Home equity lines of credit, or Helocs, reached a record $243 billion as of Oct. 31, or 11.3 per cent of total household credit, the highest share since mid-2015, analysts including Robert Colangelo said in a report Thursday. Borrowing to fund everything from home renovations to car purchases has grown faster than residential mortgages since 2017, and undrawn commitments at the large Canadian banks stood at $120 billion.
“The flexibility of Helocs could increase financial system vulnerabilities,” the analysts said. “In the event of a correction, borrowers could find themselves with a debt load that exceeds the value of their home, which is often referred to as negative equity.”
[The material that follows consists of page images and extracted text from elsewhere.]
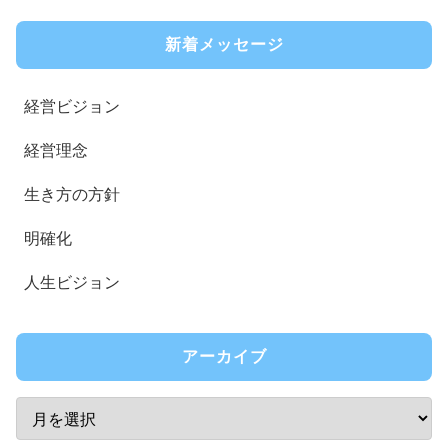
新着メッセージ
経営ビジョン
経営理念
生き方の方針
明確化
人生ビジョン
アーカイブ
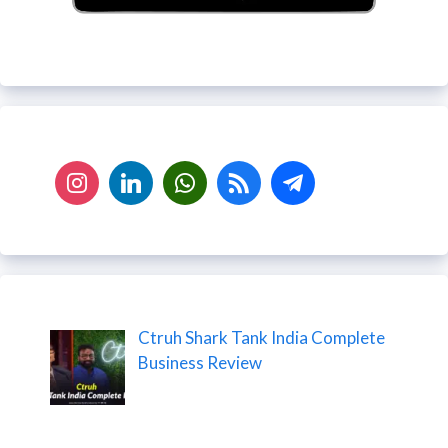
Ctruh Shark Tank India Complete
Business Review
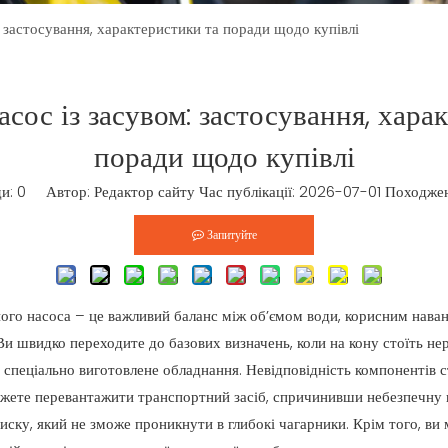
 застосування, характеристики та поради щодо купівлі
ос із засувом: застосування, хара
поради щодо купівлі
ди:
0
Автор: Редактор сайту Час публікації: 2026-07-01 Походже
Запитуйте
го насоса – це важливий баланс між об’ємом води, корисним нава
и швидко переходите до базових визначень, коли на кону стоїть нер
, спеціально виготовлене обладнання. Невідповідність компонентів 
ожете перевантажити транспортний засіб, спричинивши небезпечну 
иску, який не зможе проникнути в глибокі чагарники. Крім того, ви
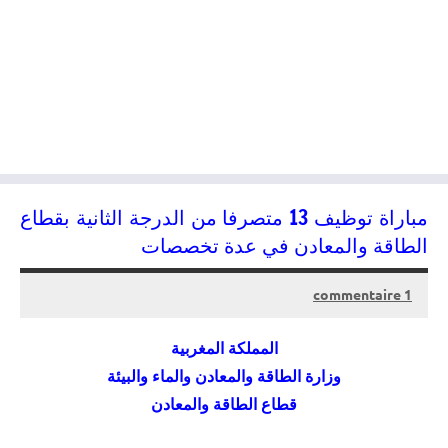
مباراة توظيف 13 متصرفا من الدرجة الثانية بقطاع
الطاقة والمعادن في عدة تخصصات
1 commentaire
05/08/2015
kamal
المملكة المغربية
وزارة الطاقة والمعادن والماء والبيئة
قطاع الطاقة والمعادن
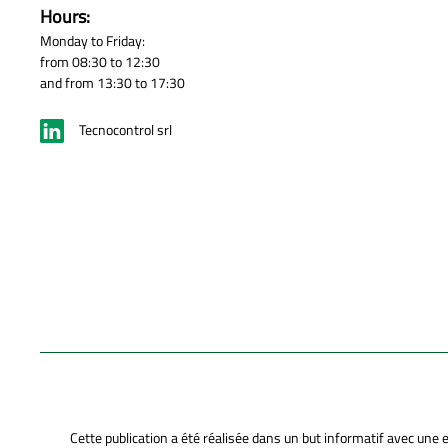
Hours:
Monday to Friday:
from 08:30 to 12:30
and from 13:30 to 17:30
Tecnocontrol srl
Cette publication a été réalisée dans un but informatif avec une 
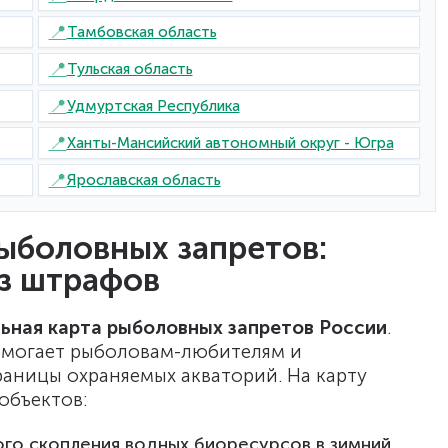
📍
Тамбовская область
📍
Тульская область
📍
Удмуртская Республика
📍
Ханты-Мансийский автономный округ - Югра
📍
Ярославская область
ыболовных запретов:
ез штрафов
ьная карта рыболовных запретов России
.
омогает рыболовам-любителям и
аницы охраняемых акваторий. На карту
объектов:
го скопления водных биоресурсов в зимний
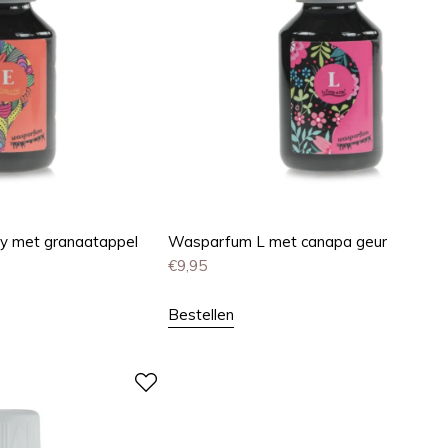
y met granaatappel
Wasparfum L met canapa geur
€
9,95
Bestellen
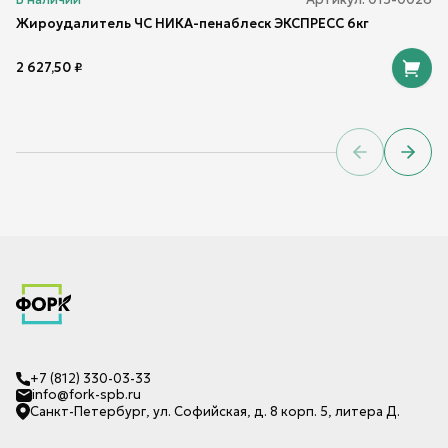
Жироудалитель ЧС НИКА-пенаблеск ЭКСПРЕСС 6кг
2 627,50
₽
Previous sl
Next 
+7 (812) 330-03-33
info@fork-spb.ru
Санкт-Петербург, ул. Софийская, д. 8 корп. 5, литера Д.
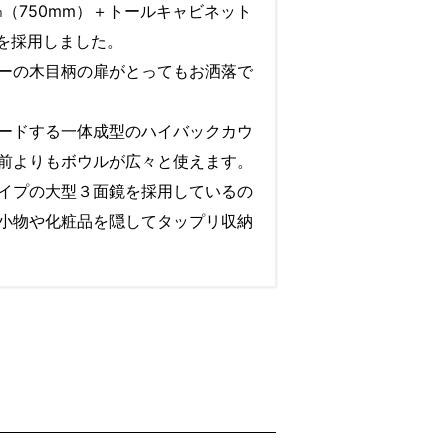
5㎝（750mm）＋トールキャビネット
）を採用しました。
ーの木目柄の扉がとってもお洒落で
ードする一体成型のハイバックカウ
前よりもボウルが広々と使えます。
イプの大型３面鏡を採用しているの
小物や化粧品を隠してタップリ収納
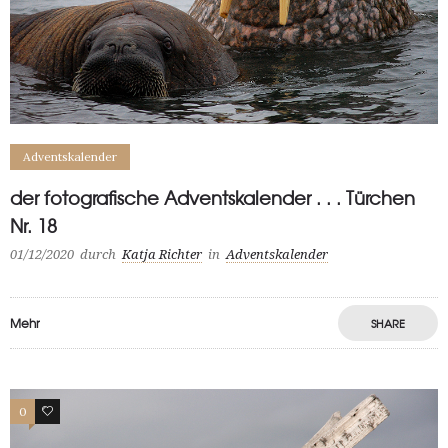
Adventskalender
der fotografische Adventskalender . . . Türchen
Nr. 18
01/12/2020
durch
Katja Richter
in
Adventskalender
Mehr
SHARE
0
0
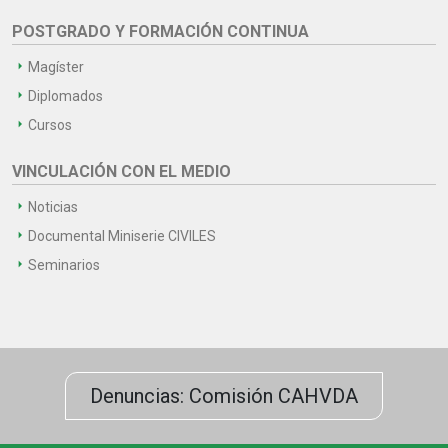
POSTGRADO Y FORMACIÓN CONTINUA
Magíster
Diplomados
Cursos
VINCULACIÓN CON EL MEDIO
Noticias
Documental Miniserie CIVILES
Seminarios
Denuncias: Comisión CAHVDA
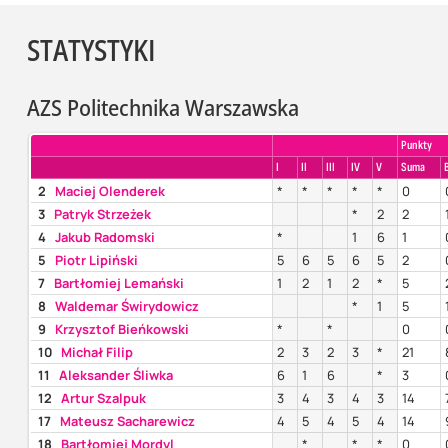
STATYSTYKI
AZS Politechnika Warszawska
Punkty
I
II
III
IV
V
Suma
2
Maciej Olenderek
*
*
*
*
*
0
3
Patryk Strzeżek
*
2
2
4
Jakub Radomski
*
1
6
1
5
Piotr Lipiński
5
6
5
6
5
2
7
Bartłomiej Lemański
1
2
1
2
*
5
8
Waldemar Świrydowicz
*
1
5
9
Krzysztof Bieńkowski
*
*
0
10
Michał Filip
2
3
2
3
*
21
11
Aleksander Śliwka
6
1
6
*
3
12
Artur Szalpuk
3
4
3
4
3
14
17
Mateusz Sacharewicz
4
5
4
5
4
14
18
Bartłomiej Mordyl
*
*
*
0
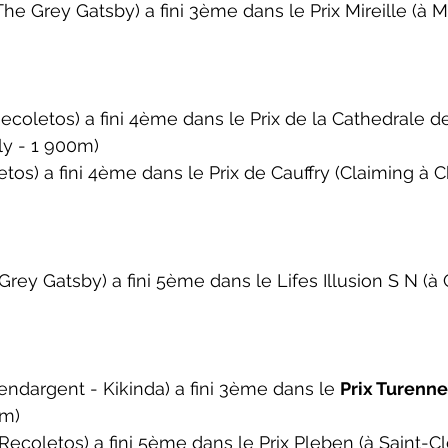
he Grey Gatsby) a fini 3ème dans le 
Prix Mireille 
(à 
M
coletos) a fini 4ème dans le 
Prix de la Cathedrale d
ly - 1 900m)
tos) a fini 4ème dans le 
Prix de Cauffry 
(Claiming à Ch
rey Gatsby) a fini 5ème dans le 
Lifes Illusion S N 
(à 
dargent - Kikinda) a fini 3ème dans le 
Prix Turenne
0m)
ecoletos) a fini 5ème dans le 
Prix Pleben 
(à Saint-C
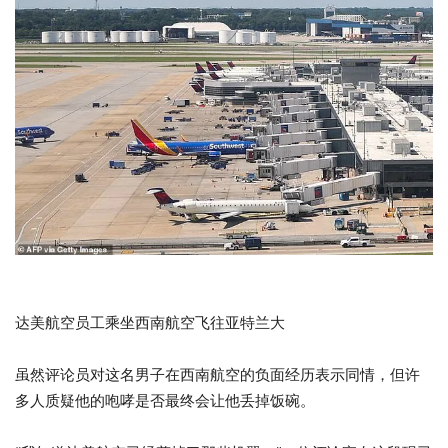
达美航空员工乘坐西南航空飞往亚特兰大
虽然评论员对这名男子在西南航空的负面经历表示同情，但许
多人质疑他的咆哮是否最终会让他丢掉饭碗。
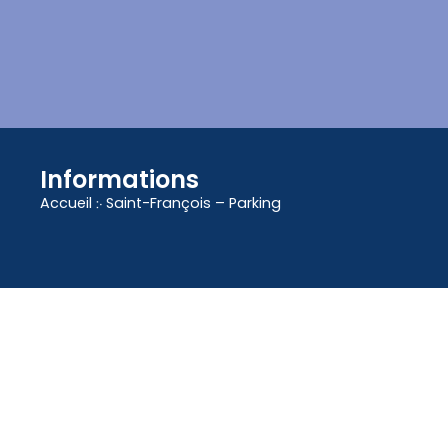
contenu
principal
Informations
Accueil
჻
Saint-François – Parking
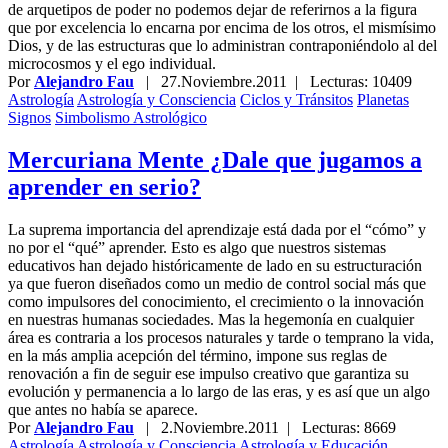
de arquetipos de poder no podemos dejar de referirnos a la figura
que por excelencia lo encarna por encima de los otros, el mismísimo
Dios, y de las estructuras que lo administran contraponiéndolo al del
microcosmos y el ego individual.
Por
Alejandro Fau
|
27.Noviembre.2011
| Lecturas: 10409
Astrología
Astrología y Consciencia
Ciclos y Tránsitos
Planetas
Signos
Simbolismo Astrológico
Mercuriana Mente ¿Dale que jugamos a
aprender en serio?
La suprema importancia del aprendizaje está dada por el “cómo” y
no por el “qué” aprender. Esto es algo que nuestros sistemas
educativos han dejado históricamente de lado en su estructuración
ya que fueron diseñados como un medio de control social más que
como impulsores del conocimiento, el crecimiento o la innovación
en nuestras humanas sociedades. Mas la hegemonía en cualquier
área es contraria a los procesos naturales y tarde o temprano la vida,
en la más amplia acepción del término, impone sus reglas de
renovación a fin de seguir ese impulso creativo que garantiza su
evolución y permanencia a lo largo de las eras, y es así que un algo
que antes no había se aparece.
Por
Alejandro Fau
|
2.Noviembre.2011
| Lecturas: 8669
Astrología
Astrología y Consciencia
Astrología y Educación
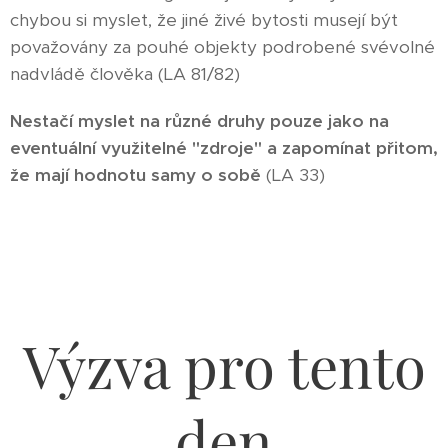
chybou si myslet, že jiné živé bytosti musejí být
považovány za pouhé objekty podrobené svévolné
nadvládě člověka (LA 81/82)
Nestačí myslet na různé druhy pouze jako na
eventuální využitelné "zdroje" a zapomínat přitom,
že mají hodnotu samy o sobě
(LA 33)
Výzva pro tento
den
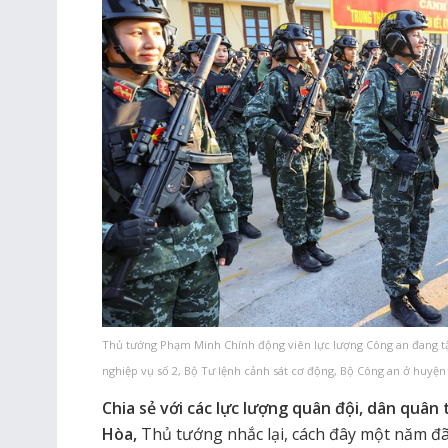
Thủ tướng Phạm Minh Chính động viên lực lượng Công an đang tậ
nghiệp vụ số 2, Bộ Tư lệnh cảnh sát cơ động, Bộ Công an ở huyệ
Chia sẻ với các lực lượng quân đội, dân quân 
Hòa,
Thủ tướng nhắc lại, cách đây một năm đã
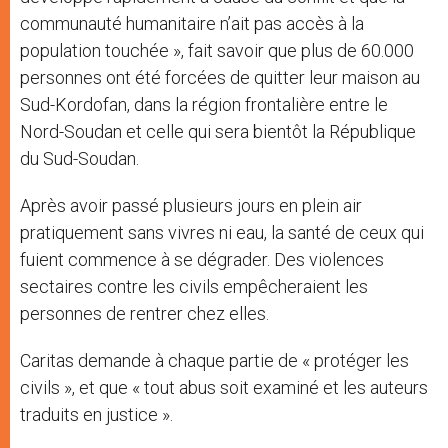
communauté humanitaire n’ait pas accès à la
population touchée », fait savoir que plus de 60.000
personnes ont été forcées de quitter leur maison au
Sud-Kordofan, dans la région frontalière entre le
Nord-Soudan et celle qui sera bientôt la République
du Sud-Soudan.
Après avoir passé plusieurs jours en plein air
pratiquement sans vivres ni eau, la santé de ceux qui
fuient commence à se dégrader. Des violences
sectaires contre les civils empêcheraient les
personnes de rentrer chez elles.
Caritas demande à chaque partie de « protéger les
civils », et que « tout abus soit examiné et les auteurs
traduits en justice ».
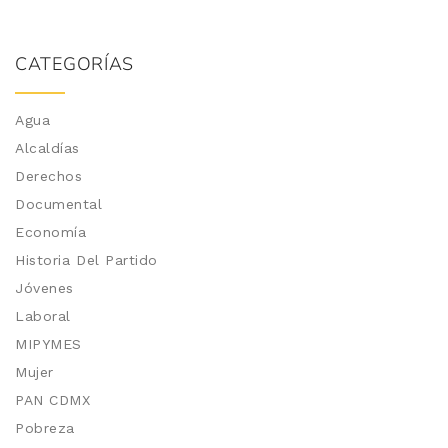
CATEGORÍAS
Agua
Alcaldías
Derechos
Documental
Economía
Historia Del Partido
Jóvenes
Laboral
MIPYMES
Mujer
PAN CDMX
Pobreza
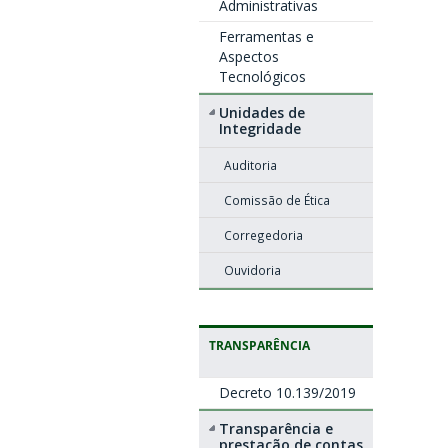
Administrativas
Ferramentas e
Aspectos
Tecnológicos
Unidades de
Integridade
Auditoria
Comissão de Ética
Corregedoria
Ouvidoria
TRANSPARÊNCIA
Decreto 10.139/2019
Transparência e
prestação de contas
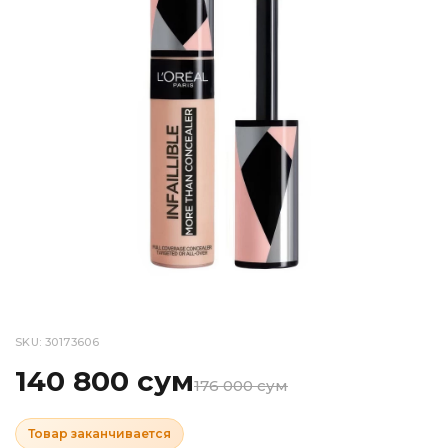
SKU: 30173606
140 800 сум
176 000 сум
Товар заканчивается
In addition, Heloc borrowing may also make it more difficult for lenders to identify emerging credit problems, because borrowers can use Helocs to manage increases in their debt loads by consolidating high-interest loans into a secured credit line that charges a lower interest rate, according to the report.
Toronto-Dominion Bank has the largest exposure to Helocs at about 39 per cent, followed by Royal Bank of Canada at 18 per cent and the other large banks averaging 11 per cent, according to the report.
Sales of new homes in Toronto sunk to the lowest in almost two decades in 2018 and the supply of unsold condos piled up, according to the Building Industry and Land Development Association report released Feb. 1. In Vancouver, homes sales fell almost 40 per cent in January from the same month a year earlier.